How Real People are Finally Being Heard

I picked up this white paper called Trust “MeDIA”: How Real People are Finally Being Heard. It’s on blogging, a how-to and explanation of the blogosphere “for marketers and company stakeholders”. So I’ve just been reading through the paper, and meanwhile in the past few weeks I’ve been thinking about the relationship between blogging as it’s generally happening and how that process relates to the concept of information literacy. From the white paper:

[Mazda] launched a blog featuring three 30-second spots for its Mazda 3, apparently assuming that no one would figure out that the blogs—purported to be authored by anonymous bloggers who “found” incredible videos to share— were sponsored by Mazda’s ad agency and that the videos were hosted by an expensive Web-hosting service. That the videos featured Mazda logos only added skepticism to the bloggers’ already skeptical views, causing Rick E. Bruner of Business Blog Consulting to comment on his own blog: “Marketers, please, please get the point: blogs are about building trust, not spinning it.”
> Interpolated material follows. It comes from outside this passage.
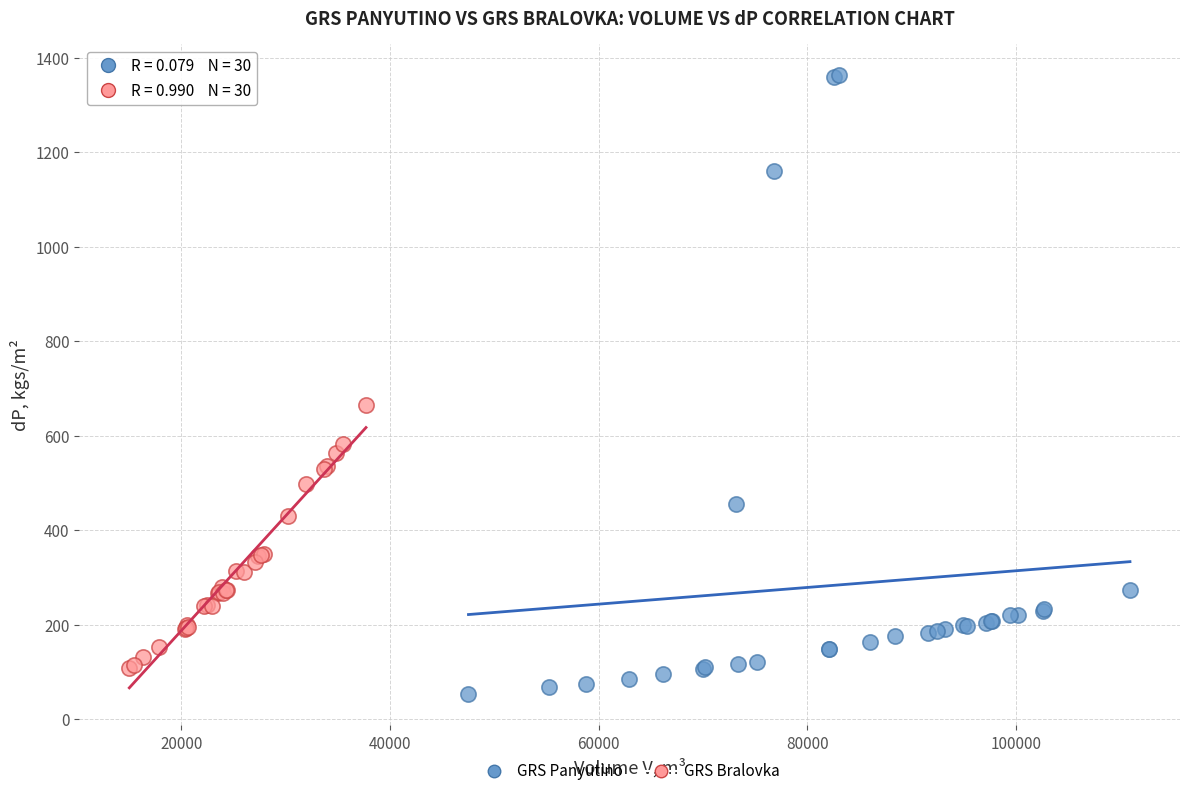

What are all the series names shown in the legend?

GRS Panyutino, GRS Bralovka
What went wrong? Pete Blackshaw, CMO of Intelliseek, shares his opinion: “….Mazda totally ignored the importance of ‘transparency.’ Corporate blogs are OK, but they must be as such, because if bloggers are anything at all, they’re savvy, inherently skeptical, defensive of their medium and able to sniff out imposters quickly. And once they do, they let everyone else know. [pg. 13]

Far be it from me to suggest that a technology or web application alone can instill the values of information literacy in a person, but there’s clearly something about the culture of blogging that librarians and educators need to get on side with. Librarians are trying to hard to explain to students that they need to be critical of the documents they’re reading; they need to question the purpose of the document, determine who the publisher is, the writer, the bias.
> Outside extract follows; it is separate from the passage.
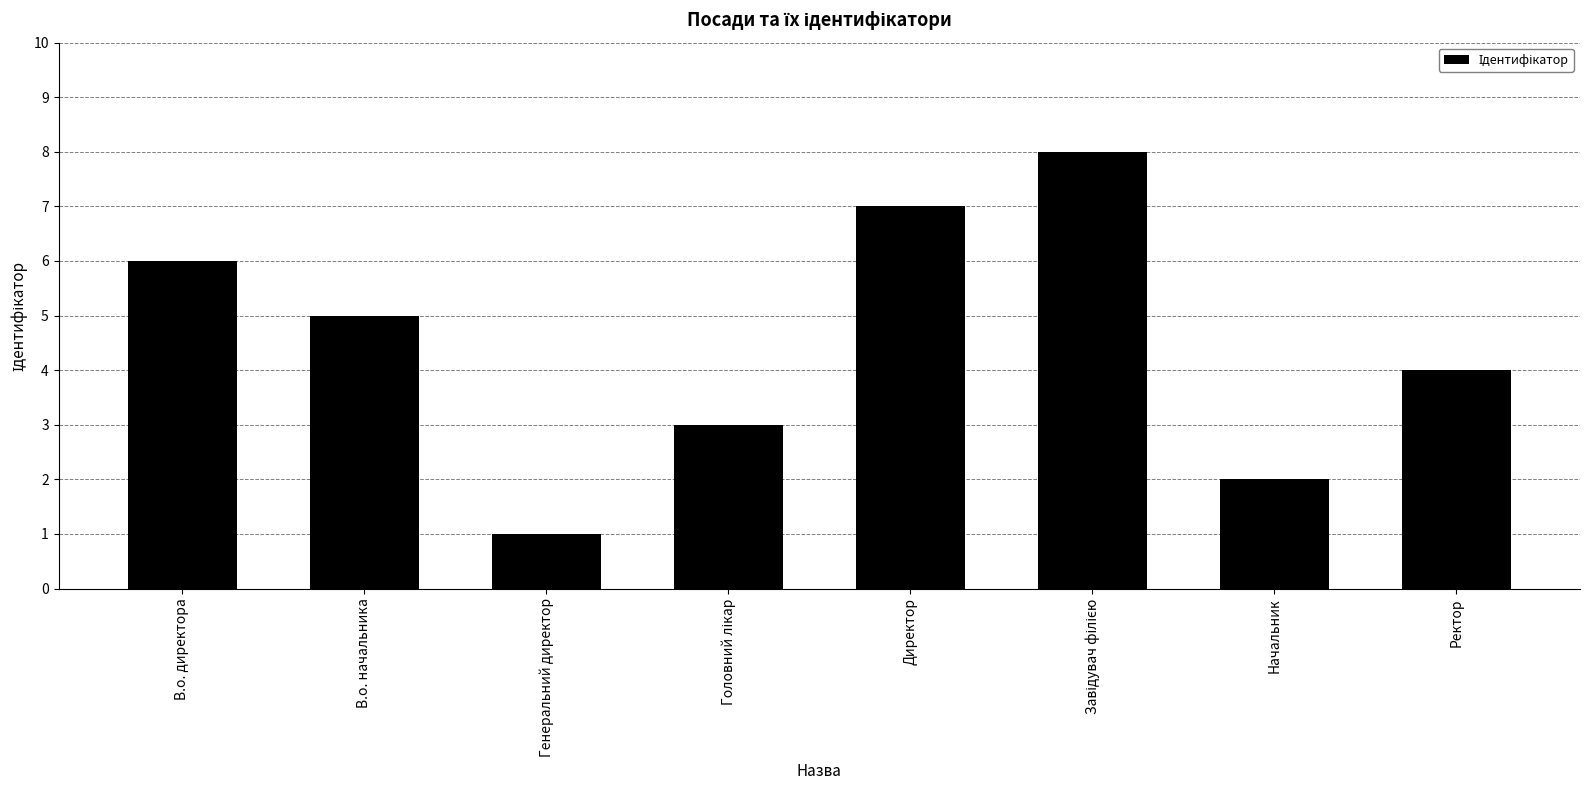

Are the bars horizontal?

No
Look at what’s going on here in the Mazda example: individuals are encountering sources on the web, examining them critically, talking about them, determining the most basic elements of who, what, where and why, exposing issues when there’s something fishy about them, and bringing other people into a conversation about them. They are making news by being critical of the documents they encounter. Isn’t that the sort of culture and community we want to see built in classrooms? Isn’t that exactly the kind of critical thinking and document interrogation librarians have been trying to explain in those endless info lit sessions?

Blogging software alone does not create that kind of engagement, but it was built to support it. And fortunately for us the technology continues to improve its simplicity and transparency, and continues to add more venues of communication between content creators and content consumers.

Giving every reader a voice, a venue, and forum to receive and engage with commentary; that’s what blogs are being designed to do. Isn’t that just what educators should be aiming towards as well?